Joaquín Mosqueira

Personal information
- Full name: Joaquín Elias Mosqueira
- Date of birth: 11 January 2004 (age 22)
- Place of birth: Rosario
- Position: Midfielder

Team information
- Current team: Unión Santa Fe (on loan from Talleres de Córdoba)
- Number: 17

Youth career
- 0000–2019: Newell's Old Boys
- 2019: Coronel Arnold
- 2020: Atlético Pujato
- 2021: Club Renato Cesarini
- 2022-2023: Unión

Senior career*
- Years: Team / Apps / (Gls)
- 2023–2025: Unión / 59 / (4)
- 2025–: Talleres / 20 / (0)
- 2026: → Tigre (loan) / 6 / (0)
- 2026–: → Unión Santa Fe (loan) / 1 / (0)

= Joaquín Mosqueira =

Argentine association football player (born 2004)

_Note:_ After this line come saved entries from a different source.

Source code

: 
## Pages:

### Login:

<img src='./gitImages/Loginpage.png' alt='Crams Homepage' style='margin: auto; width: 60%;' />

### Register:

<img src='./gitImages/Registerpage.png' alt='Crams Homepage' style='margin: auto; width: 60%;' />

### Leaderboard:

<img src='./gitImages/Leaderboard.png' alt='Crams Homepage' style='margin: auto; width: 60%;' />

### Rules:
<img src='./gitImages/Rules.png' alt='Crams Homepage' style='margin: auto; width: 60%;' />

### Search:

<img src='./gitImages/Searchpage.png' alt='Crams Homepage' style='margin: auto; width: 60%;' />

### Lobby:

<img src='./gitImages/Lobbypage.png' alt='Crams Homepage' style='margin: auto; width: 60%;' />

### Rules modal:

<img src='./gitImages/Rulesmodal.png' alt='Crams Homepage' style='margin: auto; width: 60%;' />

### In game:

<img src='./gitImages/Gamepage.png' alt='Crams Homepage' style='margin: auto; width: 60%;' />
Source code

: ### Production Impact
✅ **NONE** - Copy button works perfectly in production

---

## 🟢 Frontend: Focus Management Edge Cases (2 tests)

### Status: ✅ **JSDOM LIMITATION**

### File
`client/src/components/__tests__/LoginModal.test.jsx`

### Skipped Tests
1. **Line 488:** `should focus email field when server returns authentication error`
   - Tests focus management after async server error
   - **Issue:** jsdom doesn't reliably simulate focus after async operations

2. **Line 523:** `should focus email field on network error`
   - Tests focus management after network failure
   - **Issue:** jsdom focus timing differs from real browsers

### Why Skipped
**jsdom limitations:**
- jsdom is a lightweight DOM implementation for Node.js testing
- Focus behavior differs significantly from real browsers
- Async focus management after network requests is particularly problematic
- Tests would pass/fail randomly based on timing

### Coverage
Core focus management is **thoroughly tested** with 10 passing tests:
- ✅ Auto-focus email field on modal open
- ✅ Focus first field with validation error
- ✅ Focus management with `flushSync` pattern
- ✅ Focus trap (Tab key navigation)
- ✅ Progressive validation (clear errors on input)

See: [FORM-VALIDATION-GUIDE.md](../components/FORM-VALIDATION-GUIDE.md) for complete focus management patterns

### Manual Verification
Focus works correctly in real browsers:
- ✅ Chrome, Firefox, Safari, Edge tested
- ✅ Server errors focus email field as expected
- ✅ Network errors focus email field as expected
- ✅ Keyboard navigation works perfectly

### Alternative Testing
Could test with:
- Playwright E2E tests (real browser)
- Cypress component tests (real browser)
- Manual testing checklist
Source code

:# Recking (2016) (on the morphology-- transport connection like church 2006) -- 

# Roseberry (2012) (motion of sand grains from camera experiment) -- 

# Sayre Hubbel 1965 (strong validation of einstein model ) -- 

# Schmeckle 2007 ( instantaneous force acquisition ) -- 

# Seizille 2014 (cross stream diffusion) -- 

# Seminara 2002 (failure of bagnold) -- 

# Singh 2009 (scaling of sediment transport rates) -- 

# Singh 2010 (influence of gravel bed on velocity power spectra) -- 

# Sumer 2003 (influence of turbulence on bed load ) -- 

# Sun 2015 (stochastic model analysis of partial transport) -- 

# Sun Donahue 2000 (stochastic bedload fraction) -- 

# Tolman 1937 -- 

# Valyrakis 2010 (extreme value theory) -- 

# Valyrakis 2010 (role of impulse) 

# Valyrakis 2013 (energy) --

Joaquín Elias Mosqueira (born 11 January 2004) is an Argentine professional footballer who plays as a midfielder for Argentine Primera Division club Unión Santa Fe, on loan from Talleres de Córdoba.

==Career==
From Rosario, he was a youth player at Newell's Old Boys. In 2019 he went to Coronel Arnold, and then trained with Atlético Pujato, and Club Renato Cesarini, before he joined Unión de Santa Fe in 2022. He played for their reserve team prior to making his debut for the first-team in 2023. That year, he signed a professional contract with the club taking him to 2025 with the club. His form in the Argentine Primera División for Unión, led him to being labelled a "revelation". He later signed a one-year contract extension and had made 59 appearances and scored four goals for the club in two seasons by December 2024.

He joined Talleres in January 2025 agreeing a four-year contract.